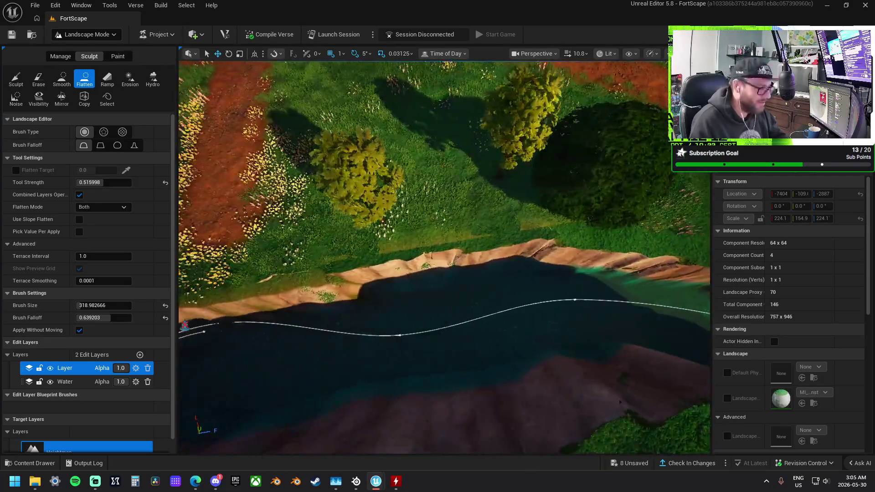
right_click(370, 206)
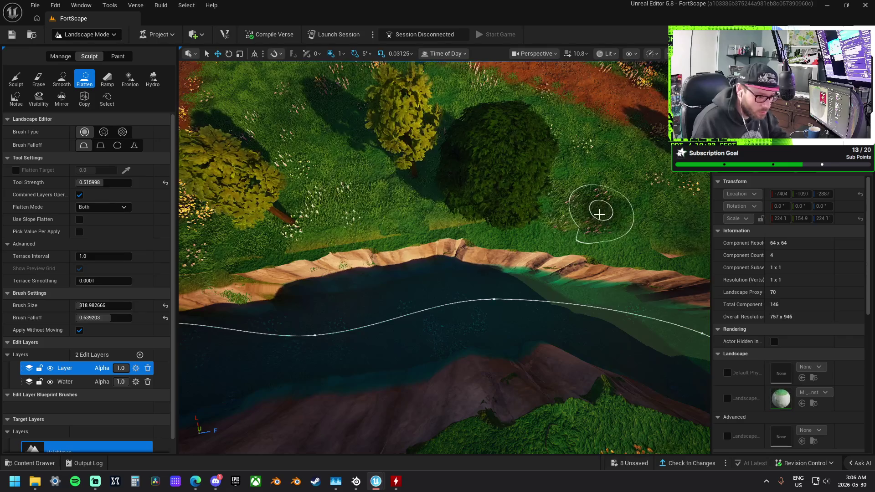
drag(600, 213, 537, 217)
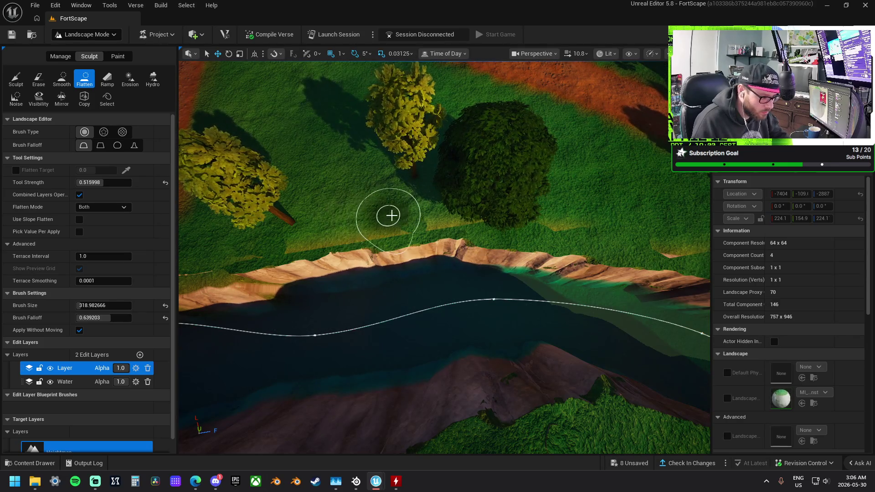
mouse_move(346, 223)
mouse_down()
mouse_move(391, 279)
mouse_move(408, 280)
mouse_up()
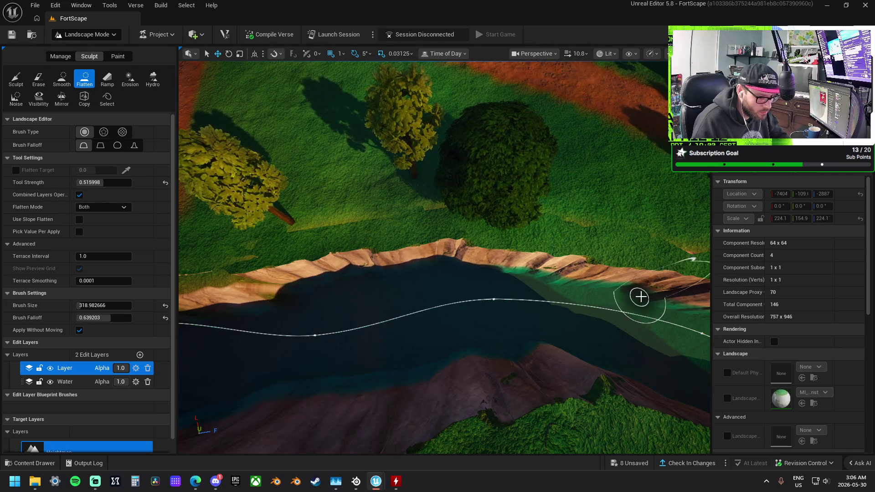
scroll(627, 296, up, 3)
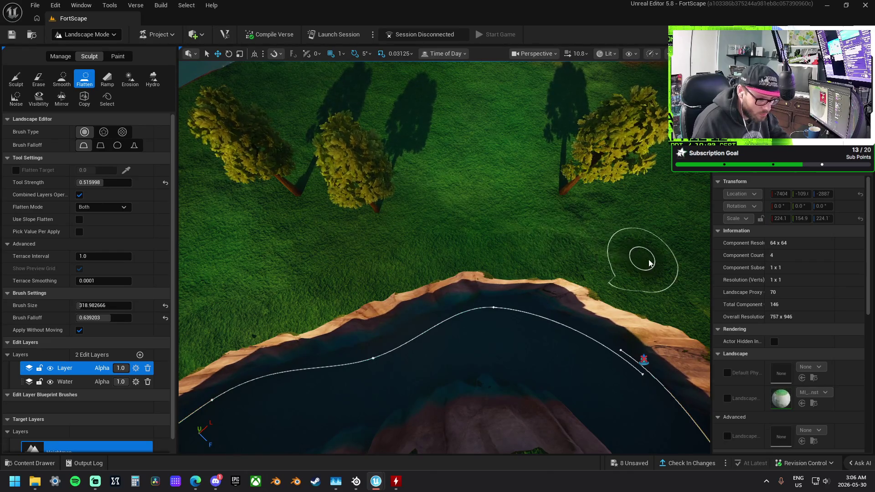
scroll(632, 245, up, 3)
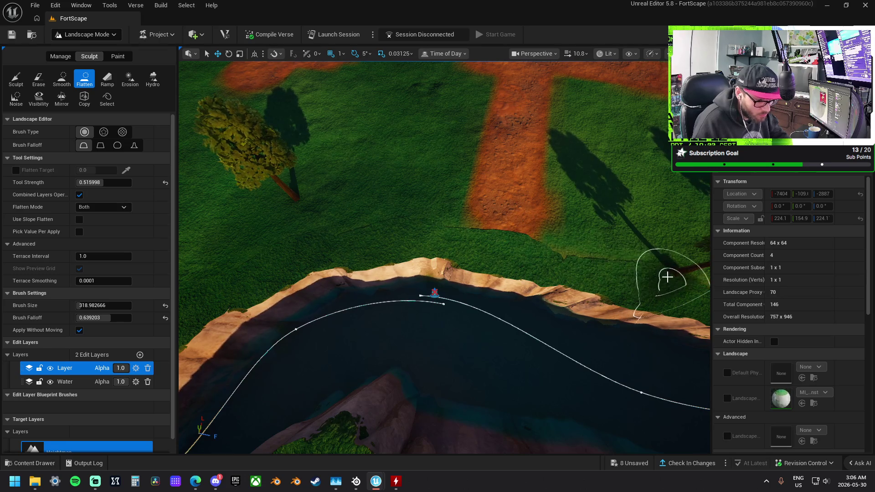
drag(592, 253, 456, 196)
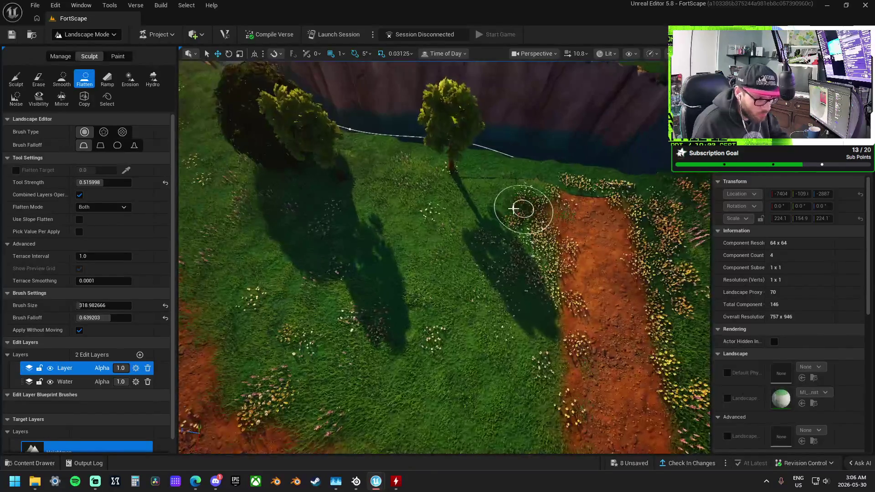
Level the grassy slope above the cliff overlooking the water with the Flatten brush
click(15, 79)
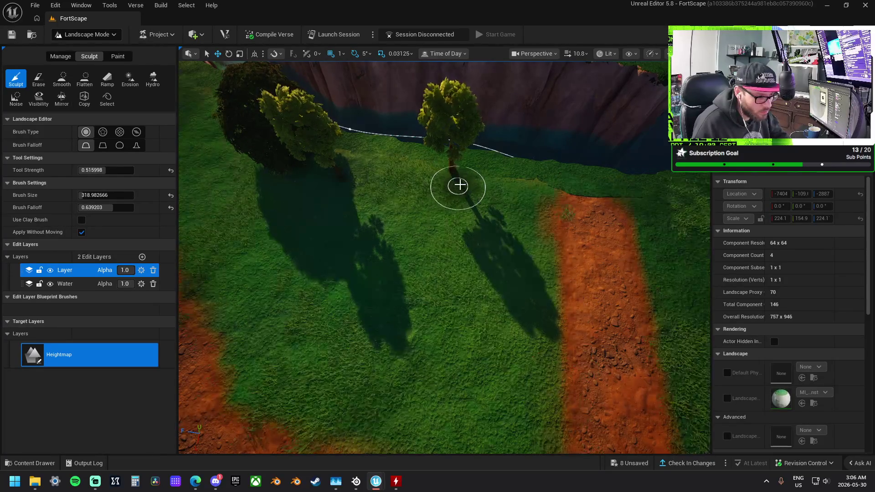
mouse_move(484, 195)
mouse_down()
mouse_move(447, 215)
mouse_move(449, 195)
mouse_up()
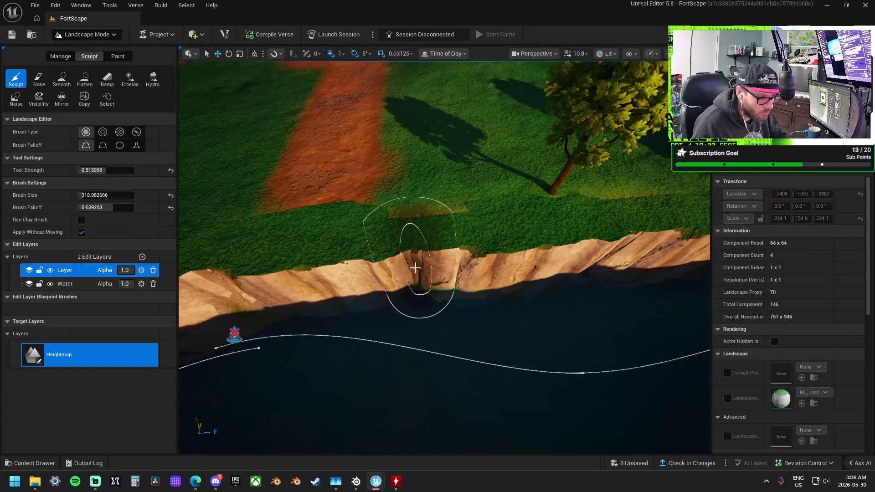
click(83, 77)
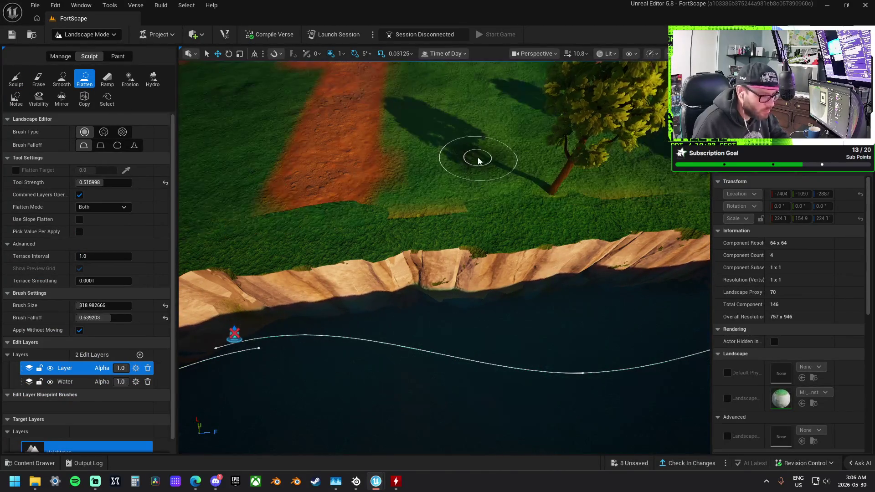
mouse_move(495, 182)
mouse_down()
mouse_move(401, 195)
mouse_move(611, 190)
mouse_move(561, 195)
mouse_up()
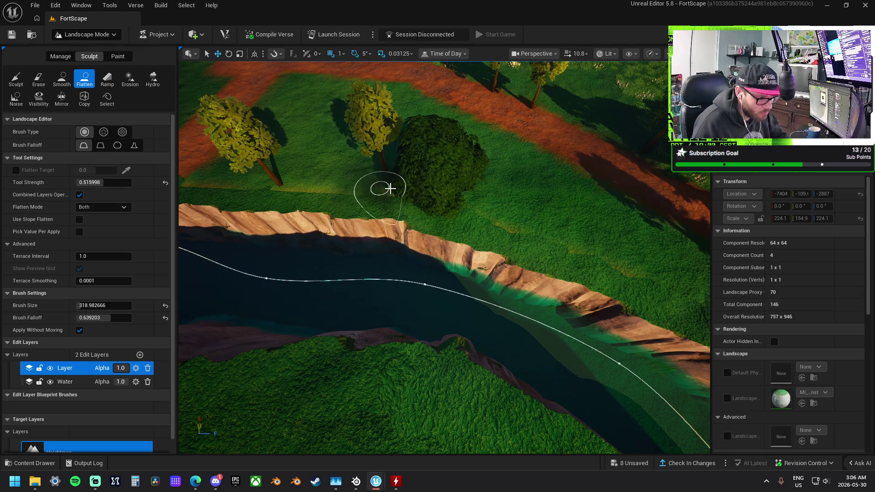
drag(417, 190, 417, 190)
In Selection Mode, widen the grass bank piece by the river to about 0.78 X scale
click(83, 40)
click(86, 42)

------------------------

All of the entries above should be retyped exactly, with the pictures left out.

right_click(370, 206)
drag(600, 213, 537, 217)
mouse_move(346, 223)
mouse_down()
mouse_move(391, 279)
mouse_move(408, 280)
mouse_up()
scroll(627, 296, up, 3)
scroll(632, 245, up, 3)
drag(592, 253, 456, 196)
Level the grassy slope above the cliff overlooking the water with the Flatten brush
click(15, 79)
mouse_move(484, 195)
mouse_down()
mouse_move(447, 215)
mouse_move(449, 195)
mouse_up()
click(83, 77)
mouse_move(495, 182)
mouse_down()
mouse_move(401, 195)
mouse_move(611, 190)
mouse_move(561, 195)
mouse_up()
drag(417, 190, 417, 190)
In Selection Mode, widen the grass bank piece by the river to about 0.78 X scale
click(83, 40)
click(86, 42)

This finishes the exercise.